- Task data -
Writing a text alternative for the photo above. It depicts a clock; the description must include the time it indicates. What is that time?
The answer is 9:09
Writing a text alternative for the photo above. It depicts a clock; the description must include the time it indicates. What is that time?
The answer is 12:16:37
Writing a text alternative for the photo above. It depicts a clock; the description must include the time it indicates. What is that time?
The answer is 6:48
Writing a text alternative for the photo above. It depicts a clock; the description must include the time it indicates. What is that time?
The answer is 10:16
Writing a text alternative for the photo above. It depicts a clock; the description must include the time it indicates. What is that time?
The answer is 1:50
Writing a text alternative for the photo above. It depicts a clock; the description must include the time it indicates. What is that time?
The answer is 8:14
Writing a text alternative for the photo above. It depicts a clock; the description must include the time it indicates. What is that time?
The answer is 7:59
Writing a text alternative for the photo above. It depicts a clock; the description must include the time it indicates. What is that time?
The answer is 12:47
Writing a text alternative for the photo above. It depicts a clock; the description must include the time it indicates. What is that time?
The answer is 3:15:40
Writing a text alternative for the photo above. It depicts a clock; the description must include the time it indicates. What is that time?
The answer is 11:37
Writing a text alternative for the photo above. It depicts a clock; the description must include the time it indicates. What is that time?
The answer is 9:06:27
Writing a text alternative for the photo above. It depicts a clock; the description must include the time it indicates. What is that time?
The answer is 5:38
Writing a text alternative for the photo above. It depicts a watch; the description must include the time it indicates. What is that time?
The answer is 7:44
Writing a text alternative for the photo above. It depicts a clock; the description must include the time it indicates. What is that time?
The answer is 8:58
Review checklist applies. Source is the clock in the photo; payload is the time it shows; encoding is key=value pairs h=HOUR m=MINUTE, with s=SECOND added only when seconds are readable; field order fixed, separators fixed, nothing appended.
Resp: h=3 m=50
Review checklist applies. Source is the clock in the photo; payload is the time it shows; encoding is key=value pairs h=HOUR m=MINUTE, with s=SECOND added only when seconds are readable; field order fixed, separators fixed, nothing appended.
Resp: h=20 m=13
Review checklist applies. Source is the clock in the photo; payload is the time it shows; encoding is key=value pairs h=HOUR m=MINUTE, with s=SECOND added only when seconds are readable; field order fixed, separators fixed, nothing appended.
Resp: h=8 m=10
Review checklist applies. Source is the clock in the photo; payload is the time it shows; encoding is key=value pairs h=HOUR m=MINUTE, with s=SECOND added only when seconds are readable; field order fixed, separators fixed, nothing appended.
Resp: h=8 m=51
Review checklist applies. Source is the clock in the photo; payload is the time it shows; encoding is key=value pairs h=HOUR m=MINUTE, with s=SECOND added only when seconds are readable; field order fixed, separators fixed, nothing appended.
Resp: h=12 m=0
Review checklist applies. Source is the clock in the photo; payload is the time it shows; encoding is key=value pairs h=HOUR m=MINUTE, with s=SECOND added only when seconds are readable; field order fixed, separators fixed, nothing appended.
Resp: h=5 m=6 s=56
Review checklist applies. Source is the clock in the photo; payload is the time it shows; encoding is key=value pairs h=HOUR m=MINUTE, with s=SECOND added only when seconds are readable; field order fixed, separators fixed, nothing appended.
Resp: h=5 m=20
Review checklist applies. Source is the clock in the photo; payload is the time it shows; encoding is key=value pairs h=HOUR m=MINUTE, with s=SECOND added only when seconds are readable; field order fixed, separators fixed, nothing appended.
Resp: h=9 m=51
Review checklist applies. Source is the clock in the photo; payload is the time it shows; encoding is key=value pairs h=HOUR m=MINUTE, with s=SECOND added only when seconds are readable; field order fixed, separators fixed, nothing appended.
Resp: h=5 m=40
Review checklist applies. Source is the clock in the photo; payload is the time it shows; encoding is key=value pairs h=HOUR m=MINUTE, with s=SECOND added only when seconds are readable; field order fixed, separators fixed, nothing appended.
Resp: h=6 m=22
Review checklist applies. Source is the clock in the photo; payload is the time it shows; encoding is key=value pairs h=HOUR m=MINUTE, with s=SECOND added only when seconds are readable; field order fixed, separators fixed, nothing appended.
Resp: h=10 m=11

- Directions for this task -
Pick out every line in the records above that contains the string "Resp", matching case exactly, and copy each one in full.

- Reply -
Resp: h=3 m=50
Resp: h=20 m=13
Resp: h=8 m=10
Resp: h=8 m=51
Resp: h=12 m=0
Resp: h=5 m=6 s=56
Resp: h=5 m=20
Resp: h=9 m=51
Resp: h=5 m=40
Resp: h=6 m=22
Resp: h=10 m=11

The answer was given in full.